I saw my world explode.

I left the City eight days later. I haven’t lived there since. It’s too hard, too fast, too crowded and too nerve-wracking for my often-fragile psyche. But I am still a New Yorker. Always will be.

Smithsonian Magazine puts being a “rude, crude New Yorker” in a lovely light.

Things I’ve Learned From TV This Week

It’s May sweeps, and I am television’s bitch. Let’s run down all we’ve learned so far.

Don’t ever take flu medication and get into a bus crash.

Fatties are beautiful, and Top Model is still rigged.

Little children are evil.

I hate Meredith Gray and her stupid, whiny, squinty face.

America loves the song stylings of an abused pre-adolescent and a gigantically cranium-ed bartender.


Barney Stinson is the most legend-wait for it-dary character on television.

Michael Scott often makes me sad.

Today’s Actual Conversation: Customer Service Edition!

Scene: CVS checkout.

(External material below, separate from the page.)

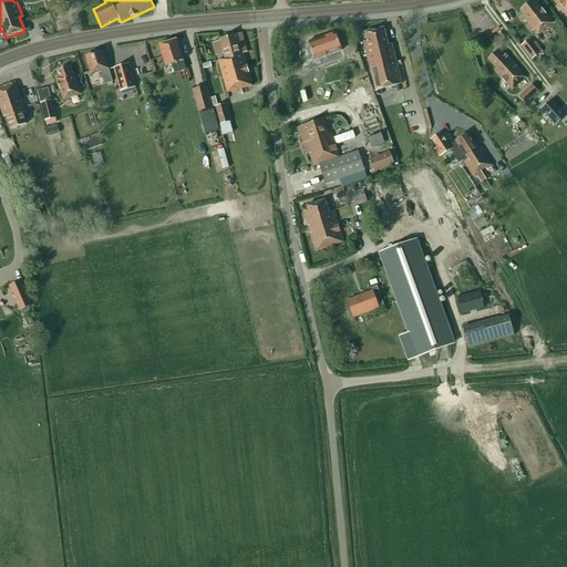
[(534,0),(532,0),(519,10),(525,16),(523,18),(537,35),(553,23),(534,0)]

Feeling rather fabulous in my kick ass new t-shirt (thanks, Krista!!!) that reads: “Rehab is the New Black.” All I want is to pay for my contact lens solution and a pack of cigarettes and proceed with my day. No such luck.

Wonky-Eyed Cashier: *hushed weird whisper* Your shirt…Rehab is the New Black…I don’t get it.

Me: Oh, it’s a joke-

WEC: Is that…like…when black people call other black people n—

Me: NO! No no no! It’s like “pink is the new black” or “skinny jeans are the new black” or something – it’s a joke!

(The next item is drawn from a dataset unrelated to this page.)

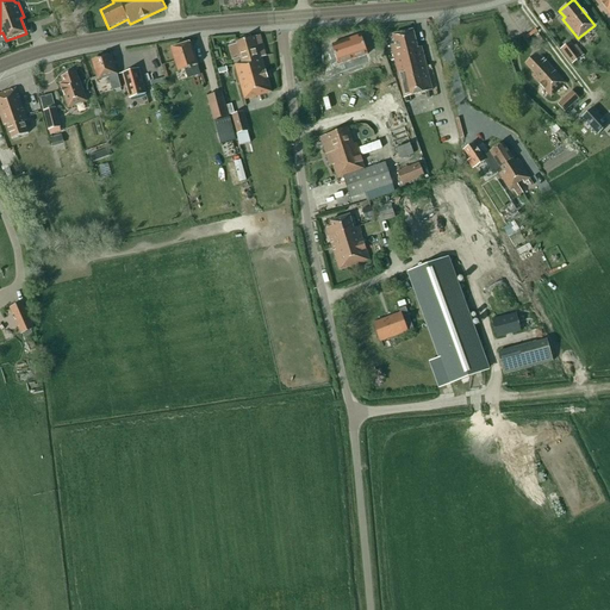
[(609,0),(598,0),(609,14),(609,0)]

WEC: So…it’s a racial thing?

Me: Jesus, NO! Nothing like that!!! It’s a FASHION thing, don’t you watch Project RUNWAY, it’s a joke, oh my GOD.

WEC: Oh…I don’t get it. Do you need matches?

Me: I am so blogging about this.

Today’s Actual Conversation: Happy Mother’s Day!

And she wonders why I blog about her.

Happy Mother’s Day, mama. Thank you for this conversation.
Scene: Kitchen. Dad is “making breakfast”, which translates to destroying the kitchen like a whirling dervish, using every single pan, plate, and utensil, and almost setting the kitchen ablaze. Mom and I look on in horror. Over the din of crashing flatware, this conversation arises.

Mom: We’re supposed to use…chee-a-bata? Cee-a-a bata bread?
Me: Ciabatta.
Mom: C-eye-a-bata? Cia-Obama?
Me: (head in hands) Ciabatta.
Mom: Cymbalta?
Me: That’s an antidepressant. Ciabatta. It’s Italian.
Mom: Chewy-bacca?
Me: That’s a Wookie. CIABATTA. CIABATTA. CIABATTA.
Mom: (triumphant) It’s like Star Wars bread!
Me: Mom, why don’t you sit down before you hurt yourself.

You have GOT to be kidding me.

Michelle Duggar is pregnant AGAIN.

For the three people who don’t know, Michelle and her extremely fertile husband already have seventeen children. SEVENTEEN. They’re also Krazy Kookoo Khristians, who wear garb not unlike the (also terrifyingly fertile) polygamy sect that has so recently been inundating the news.

Now, I love kids, don’t get me wrong, and people can go and do all the wackadoodle things they want, but COME ON, LADY. I’ve had the delightful pleasure of seeing the numerous TLC specials on the Duggars and their “parenting” “methods.” Basically, the older children raise the younger ones, leaving plenty of time for Michelle and her husband (Lord help me) Jim Bob to read the bible and boink their brains out for Jesus. They have a huge compound in the sticks somewhere that they (read: the kids) built themselves, and if they are finally outed as having an arsenal of automatic weapons covered in needlepointed prayer doilies, well, you can just knock me down with a feather.

These kids don’t have a life. They’re homeschooled, they only interact with each other; hell, even their “church” is in their house. Someone’s going to snap. Hopefully, all of them will. I’d love to see them all grow up and form an 18 member death metal group, entitled “Fuck You, Mom and Dad.”

As someone more witty and astute than I once said: “It’s a vagina, not a clown car.” Close your legs, Michelle, before your whole reproductive tract falls the hell out. GAH.

My big girl blog!

Well, here it is. A real blog. Oh, I’ve dabbled. A livejournal here, a myspace there. But then I realized that I am not, in fact, fourteen years old, and should get on this whole really real bloggy thing.

I am very sick of the word “blog.”

I’ll be importing a bunch of my old stuff, but should get up to date fairly soon. Until then, hang tight, my naughty little monkeys. Mama’ll be back soon.